The Fox-CCTV trade war “debate” was polite, dull, and condescending

By Mary Hui

The hype in the run-up to what was billed as a historic debate between a Fox anchor and a presenter from China’s state broadcaster captured the imagination of millions. But what actually transpired in the brief 17-minute encounter, punctuated by lags in the satellite connection, was disappointingly short on substance.

On Wednesday night (Thursday morning in China), Trish Regan, a host on Fox Business Network, chatted with Liu Xin of China Global Television Network, an international arm of the state-owned China Central Television (CCTV), about trade and technology against the backdrop of the escalating US-China trade war.

It was a culmination of days of Twitter-sparring between the two women, but ultimately flopped in an anti-climax that left key questions unanswered. What was supposed to be a proxy for the trade war, fought by representatives of television networks favored by their respective country leaders, ended up going nowhere.

There was no mud-slinging, as Liu had requested as a precondition. But there was condescension and snide from both sides, mixed with boilerplate pleasantries like Regan telling Liu, “I appreciate you being here.”

The debate started with a somewhat testy exchange. Regan had introduced Liu as being “part of the CCP [Chinese Communist Party]—a statement that Liu immediately disputed.

“This is on the record, so please don’t assume that I’m a member and I don’t speak for the Communist party of China,” Liu said. “Here today I’m only speaking for myself, Liu Xin, a journalist working for CGTN.”

CCTV’s live coverage of the debate (it could not stream it in China due to “rights issues“) made sure to call out Regan for appearing to interrupt Liu as she made her clarification. “Within 30 seconds of Liu Xin’s opening, she had already been interrupted by Trish at least three times,” it wrote (link in Chinese).

The conversation continued on cordial terms after that, turning to issues of the trade negotiations (“I don’t have any insider information,” Liu said), intellectual property, tariffs, and technology transfer.

Perhaps the most interesting question Regan posed to Liu was one about the mechanisms behind China’s economy.

“I’m paying you a compliment here,” Regan said. “Your system of economics is very interesting. You have a capitalist system, but it’s state-run. So talk to us about that. How do you define it?”

Liu appeared to be caught off-guard by the question, stalling for time as she repeated the question back at Regan. She eventually described state capitalism with the predictable “socialism with market characteristics,” a riff on a frequently used phrase to describe China’s spin on capitalism.

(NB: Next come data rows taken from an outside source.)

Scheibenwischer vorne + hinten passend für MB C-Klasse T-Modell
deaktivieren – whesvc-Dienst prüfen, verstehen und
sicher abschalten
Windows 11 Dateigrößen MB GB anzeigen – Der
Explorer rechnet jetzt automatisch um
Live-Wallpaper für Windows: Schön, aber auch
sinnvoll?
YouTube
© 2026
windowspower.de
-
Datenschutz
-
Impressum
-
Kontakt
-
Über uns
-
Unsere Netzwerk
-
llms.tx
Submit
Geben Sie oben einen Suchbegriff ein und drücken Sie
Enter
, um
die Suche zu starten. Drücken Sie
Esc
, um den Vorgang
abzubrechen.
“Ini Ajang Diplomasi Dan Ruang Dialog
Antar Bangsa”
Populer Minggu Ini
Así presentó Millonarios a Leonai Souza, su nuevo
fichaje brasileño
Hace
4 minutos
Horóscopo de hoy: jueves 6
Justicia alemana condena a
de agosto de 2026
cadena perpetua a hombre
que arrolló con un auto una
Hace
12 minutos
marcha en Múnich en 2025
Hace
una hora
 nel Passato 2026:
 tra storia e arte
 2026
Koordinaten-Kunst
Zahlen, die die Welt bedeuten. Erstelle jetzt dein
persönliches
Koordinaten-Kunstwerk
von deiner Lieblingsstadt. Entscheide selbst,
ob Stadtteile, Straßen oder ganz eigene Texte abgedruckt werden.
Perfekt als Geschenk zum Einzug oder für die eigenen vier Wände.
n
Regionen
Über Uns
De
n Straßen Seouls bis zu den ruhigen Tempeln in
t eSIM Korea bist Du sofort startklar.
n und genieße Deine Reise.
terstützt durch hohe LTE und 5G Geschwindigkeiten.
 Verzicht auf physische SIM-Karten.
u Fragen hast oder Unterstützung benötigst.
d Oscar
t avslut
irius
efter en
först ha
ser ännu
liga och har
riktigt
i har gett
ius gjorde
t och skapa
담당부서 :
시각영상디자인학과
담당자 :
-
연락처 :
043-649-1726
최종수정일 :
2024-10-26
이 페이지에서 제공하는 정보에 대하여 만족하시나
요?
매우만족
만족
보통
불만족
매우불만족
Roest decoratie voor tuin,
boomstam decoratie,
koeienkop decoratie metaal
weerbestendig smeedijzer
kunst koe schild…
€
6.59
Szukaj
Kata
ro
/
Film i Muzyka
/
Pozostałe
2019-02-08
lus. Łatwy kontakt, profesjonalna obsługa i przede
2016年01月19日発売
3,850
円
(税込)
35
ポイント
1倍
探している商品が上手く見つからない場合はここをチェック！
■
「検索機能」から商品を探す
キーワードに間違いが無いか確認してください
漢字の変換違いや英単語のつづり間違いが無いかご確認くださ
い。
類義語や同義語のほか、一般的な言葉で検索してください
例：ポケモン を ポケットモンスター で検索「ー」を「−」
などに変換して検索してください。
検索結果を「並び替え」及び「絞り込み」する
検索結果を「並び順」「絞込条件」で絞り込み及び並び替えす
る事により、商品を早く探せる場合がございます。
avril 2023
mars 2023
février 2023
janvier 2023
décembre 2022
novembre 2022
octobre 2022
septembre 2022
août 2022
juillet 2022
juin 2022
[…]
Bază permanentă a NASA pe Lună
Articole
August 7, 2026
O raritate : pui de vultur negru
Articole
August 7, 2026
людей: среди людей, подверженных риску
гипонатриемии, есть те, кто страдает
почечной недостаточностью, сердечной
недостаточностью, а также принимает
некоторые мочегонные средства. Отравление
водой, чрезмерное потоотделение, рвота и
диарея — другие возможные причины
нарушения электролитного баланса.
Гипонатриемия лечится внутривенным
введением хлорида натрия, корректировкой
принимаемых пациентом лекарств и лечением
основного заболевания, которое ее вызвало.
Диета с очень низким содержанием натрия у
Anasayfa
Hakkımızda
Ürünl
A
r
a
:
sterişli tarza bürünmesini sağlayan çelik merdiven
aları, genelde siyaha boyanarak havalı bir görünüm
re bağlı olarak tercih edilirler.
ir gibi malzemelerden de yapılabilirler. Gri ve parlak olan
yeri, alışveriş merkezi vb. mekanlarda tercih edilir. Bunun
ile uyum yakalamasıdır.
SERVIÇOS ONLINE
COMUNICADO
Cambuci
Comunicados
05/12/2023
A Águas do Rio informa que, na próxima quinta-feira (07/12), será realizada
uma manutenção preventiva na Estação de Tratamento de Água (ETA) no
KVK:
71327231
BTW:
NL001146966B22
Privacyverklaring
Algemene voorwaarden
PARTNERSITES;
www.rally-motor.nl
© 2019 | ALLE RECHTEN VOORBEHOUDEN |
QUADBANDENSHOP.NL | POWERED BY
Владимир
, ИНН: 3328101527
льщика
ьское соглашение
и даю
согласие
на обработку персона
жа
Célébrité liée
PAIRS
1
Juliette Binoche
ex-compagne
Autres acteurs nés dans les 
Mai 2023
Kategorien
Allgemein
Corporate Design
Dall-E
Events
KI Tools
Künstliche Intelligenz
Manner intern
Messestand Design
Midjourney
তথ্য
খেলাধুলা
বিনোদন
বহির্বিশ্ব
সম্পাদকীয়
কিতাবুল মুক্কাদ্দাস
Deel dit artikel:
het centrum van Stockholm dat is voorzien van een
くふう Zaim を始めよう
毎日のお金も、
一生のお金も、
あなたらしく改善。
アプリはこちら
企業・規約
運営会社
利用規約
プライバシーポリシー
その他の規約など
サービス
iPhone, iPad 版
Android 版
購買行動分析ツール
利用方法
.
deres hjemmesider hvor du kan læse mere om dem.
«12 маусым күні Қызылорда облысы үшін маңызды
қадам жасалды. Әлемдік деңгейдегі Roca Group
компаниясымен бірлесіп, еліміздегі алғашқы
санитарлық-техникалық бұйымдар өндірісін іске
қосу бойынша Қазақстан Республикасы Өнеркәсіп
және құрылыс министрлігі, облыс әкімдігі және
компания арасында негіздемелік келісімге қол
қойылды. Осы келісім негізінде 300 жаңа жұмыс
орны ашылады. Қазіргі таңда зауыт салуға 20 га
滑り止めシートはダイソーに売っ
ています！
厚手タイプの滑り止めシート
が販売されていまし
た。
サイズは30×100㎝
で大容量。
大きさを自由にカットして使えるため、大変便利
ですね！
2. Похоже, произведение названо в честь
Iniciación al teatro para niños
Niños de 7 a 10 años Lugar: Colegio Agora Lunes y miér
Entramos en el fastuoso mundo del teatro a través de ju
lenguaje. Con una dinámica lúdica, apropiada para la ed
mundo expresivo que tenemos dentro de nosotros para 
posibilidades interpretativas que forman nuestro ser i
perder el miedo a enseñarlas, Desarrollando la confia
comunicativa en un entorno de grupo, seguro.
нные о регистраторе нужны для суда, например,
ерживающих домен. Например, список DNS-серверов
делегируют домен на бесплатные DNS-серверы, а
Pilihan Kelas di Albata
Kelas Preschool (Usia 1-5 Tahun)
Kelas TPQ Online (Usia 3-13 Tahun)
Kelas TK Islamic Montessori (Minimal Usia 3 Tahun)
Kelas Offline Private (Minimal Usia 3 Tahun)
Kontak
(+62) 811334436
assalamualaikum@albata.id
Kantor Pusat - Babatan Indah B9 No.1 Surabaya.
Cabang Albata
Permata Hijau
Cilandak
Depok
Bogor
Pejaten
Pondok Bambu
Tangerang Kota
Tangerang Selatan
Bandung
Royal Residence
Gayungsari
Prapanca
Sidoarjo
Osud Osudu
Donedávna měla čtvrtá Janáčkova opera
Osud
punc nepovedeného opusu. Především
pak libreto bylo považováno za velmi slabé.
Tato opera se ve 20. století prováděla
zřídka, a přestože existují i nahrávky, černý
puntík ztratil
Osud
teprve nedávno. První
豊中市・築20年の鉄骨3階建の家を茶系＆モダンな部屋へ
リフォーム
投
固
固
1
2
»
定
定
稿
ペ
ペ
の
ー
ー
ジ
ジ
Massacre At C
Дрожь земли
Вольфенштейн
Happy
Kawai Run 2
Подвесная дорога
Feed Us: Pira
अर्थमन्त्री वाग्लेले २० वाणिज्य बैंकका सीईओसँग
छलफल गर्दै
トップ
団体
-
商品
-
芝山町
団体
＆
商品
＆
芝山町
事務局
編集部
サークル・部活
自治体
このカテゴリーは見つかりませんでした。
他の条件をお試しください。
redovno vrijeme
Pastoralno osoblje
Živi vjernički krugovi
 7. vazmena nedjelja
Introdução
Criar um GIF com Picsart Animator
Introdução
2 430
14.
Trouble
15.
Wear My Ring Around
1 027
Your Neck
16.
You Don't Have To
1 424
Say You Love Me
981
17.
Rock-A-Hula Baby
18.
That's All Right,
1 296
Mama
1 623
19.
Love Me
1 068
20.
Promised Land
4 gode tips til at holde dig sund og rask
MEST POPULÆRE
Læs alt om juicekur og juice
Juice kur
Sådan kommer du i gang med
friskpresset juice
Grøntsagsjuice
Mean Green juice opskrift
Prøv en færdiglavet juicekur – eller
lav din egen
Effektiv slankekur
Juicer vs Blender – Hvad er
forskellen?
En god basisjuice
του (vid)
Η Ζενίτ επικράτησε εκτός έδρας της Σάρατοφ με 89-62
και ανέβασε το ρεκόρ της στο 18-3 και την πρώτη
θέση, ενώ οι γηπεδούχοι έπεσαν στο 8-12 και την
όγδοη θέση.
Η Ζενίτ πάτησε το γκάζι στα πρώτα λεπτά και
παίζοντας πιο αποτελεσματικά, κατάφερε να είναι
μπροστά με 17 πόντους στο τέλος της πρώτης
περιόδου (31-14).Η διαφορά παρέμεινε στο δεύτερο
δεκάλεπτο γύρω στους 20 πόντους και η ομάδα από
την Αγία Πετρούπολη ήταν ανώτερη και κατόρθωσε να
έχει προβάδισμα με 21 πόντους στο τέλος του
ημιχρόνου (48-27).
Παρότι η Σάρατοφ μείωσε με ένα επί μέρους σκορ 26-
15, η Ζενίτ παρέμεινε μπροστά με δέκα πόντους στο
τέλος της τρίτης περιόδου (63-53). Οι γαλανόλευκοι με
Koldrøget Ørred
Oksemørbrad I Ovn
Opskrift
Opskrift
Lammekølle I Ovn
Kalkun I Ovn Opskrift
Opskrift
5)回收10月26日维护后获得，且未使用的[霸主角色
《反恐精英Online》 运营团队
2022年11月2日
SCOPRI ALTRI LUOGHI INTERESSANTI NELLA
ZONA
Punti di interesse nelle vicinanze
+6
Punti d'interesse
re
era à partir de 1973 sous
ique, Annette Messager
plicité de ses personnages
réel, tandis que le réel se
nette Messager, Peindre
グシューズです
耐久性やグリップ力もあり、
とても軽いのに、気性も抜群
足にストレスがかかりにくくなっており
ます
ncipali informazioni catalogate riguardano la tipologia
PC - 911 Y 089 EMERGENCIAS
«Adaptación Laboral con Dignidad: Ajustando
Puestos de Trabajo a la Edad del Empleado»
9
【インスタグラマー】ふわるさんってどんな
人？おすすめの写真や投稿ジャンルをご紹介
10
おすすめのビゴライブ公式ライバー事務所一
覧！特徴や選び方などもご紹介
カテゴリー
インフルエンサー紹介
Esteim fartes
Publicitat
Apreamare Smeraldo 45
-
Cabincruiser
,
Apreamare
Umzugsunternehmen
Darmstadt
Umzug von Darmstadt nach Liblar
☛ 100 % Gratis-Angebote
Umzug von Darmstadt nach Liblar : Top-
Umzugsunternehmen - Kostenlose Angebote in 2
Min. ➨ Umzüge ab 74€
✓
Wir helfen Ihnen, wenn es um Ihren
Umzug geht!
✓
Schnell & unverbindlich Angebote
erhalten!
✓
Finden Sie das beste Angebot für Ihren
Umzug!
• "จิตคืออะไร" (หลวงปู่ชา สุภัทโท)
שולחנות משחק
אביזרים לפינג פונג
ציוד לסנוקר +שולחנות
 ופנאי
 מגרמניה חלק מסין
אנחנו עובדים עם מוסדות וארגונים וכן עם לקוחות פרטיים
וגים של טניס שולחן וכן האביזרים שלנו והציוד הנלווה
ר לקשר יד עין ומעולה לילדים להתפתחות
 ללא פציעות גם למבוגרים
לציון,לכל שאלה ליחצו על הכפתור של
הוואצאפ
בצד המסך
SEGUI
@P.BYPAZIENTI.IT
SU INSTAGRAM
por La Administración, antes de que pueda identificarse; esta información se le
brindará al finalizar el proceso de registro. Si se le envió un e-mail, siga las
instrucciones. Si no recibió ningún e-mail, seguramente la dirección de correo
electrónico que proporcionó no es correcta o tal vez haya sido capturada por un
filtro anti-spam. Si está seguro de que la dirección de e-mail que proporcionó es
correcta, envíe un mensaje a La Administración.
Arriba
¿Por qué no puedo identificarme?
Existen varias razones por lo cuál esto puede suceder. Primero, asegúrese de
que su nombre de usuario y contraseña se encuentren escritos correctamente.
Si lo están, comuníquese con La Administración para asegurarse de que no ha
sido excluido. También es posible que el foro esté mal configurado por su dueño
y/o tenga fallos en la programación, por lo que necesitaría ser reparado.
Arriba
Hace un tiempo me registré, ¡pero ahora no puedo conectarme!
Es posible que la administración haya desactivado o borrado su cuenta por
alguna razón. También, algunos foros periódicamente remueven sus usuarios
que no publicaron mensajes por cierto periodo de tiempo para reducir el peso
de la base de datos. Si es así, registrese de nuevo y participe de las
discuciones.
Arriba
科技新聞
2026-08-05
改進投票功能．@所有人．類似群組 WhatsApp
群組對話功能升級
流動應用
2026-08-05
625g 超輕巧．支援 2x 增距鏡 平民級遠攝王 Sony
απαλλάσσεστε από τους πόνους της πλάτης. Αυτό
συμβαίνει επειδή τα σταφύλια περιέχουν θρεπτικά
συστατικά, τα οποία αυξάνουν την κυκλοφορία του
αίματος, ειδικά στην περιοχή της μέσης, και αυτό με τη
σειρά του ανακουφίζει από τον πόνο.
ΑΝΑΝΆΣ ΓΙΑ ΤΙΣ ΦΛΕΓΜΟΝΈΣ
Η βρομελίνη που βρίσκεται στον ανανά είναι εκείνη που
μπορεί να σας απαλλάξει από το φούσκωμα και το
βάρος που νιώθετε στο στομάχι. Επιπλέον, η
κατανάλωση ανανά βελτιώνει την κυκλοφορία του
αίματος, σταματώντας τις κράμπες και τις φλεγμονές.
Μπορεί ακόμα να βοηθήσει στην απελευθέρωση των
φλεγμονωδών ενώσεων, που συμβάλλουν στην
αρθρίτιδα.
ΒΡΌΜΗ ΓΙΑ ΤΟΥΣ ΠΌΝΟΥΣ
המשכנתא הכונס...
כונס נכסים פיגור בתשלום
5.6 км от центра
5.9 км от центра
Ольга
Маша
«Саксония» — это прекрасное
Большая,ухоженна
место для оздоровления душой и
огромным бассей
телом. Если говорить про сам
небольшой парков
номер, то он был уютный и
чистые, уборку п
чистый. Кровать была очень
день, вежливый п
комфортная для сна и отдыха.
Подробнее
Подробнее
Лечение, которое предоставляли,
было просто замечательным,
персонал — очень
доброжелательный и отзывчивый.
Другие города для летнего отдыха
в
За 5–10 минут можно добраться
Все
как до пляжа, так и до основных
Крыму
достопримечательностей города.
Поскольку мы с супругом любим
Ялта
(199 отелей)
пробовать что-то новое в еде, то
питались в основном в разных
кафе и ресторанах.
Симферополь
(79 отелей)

Online, Chinese social media users on Weibo were dismayed with how abruptly the debate ended. “It finished just like that?” wrote one.

Writing after the debate, CCTV praised Regan (link in Chinese) for dropping her combative, scene-making style in a show of respect to Liu. “But from Trish’s questions, we can see that she still does not fully understand the situation in China, and is still biased on issues of economics and trade,” it added.

In the end, it was not the showdown that many had hoped for. In fact, it seems a stretch to call it a debate, given that it was mostly Regan asking questions about China. Perhaps the two women will have another debate in the days to come. Liu did extend Regan an invitation to visit China.

“If you want to come to China, you’re welcome and I’ll take you around,” she said.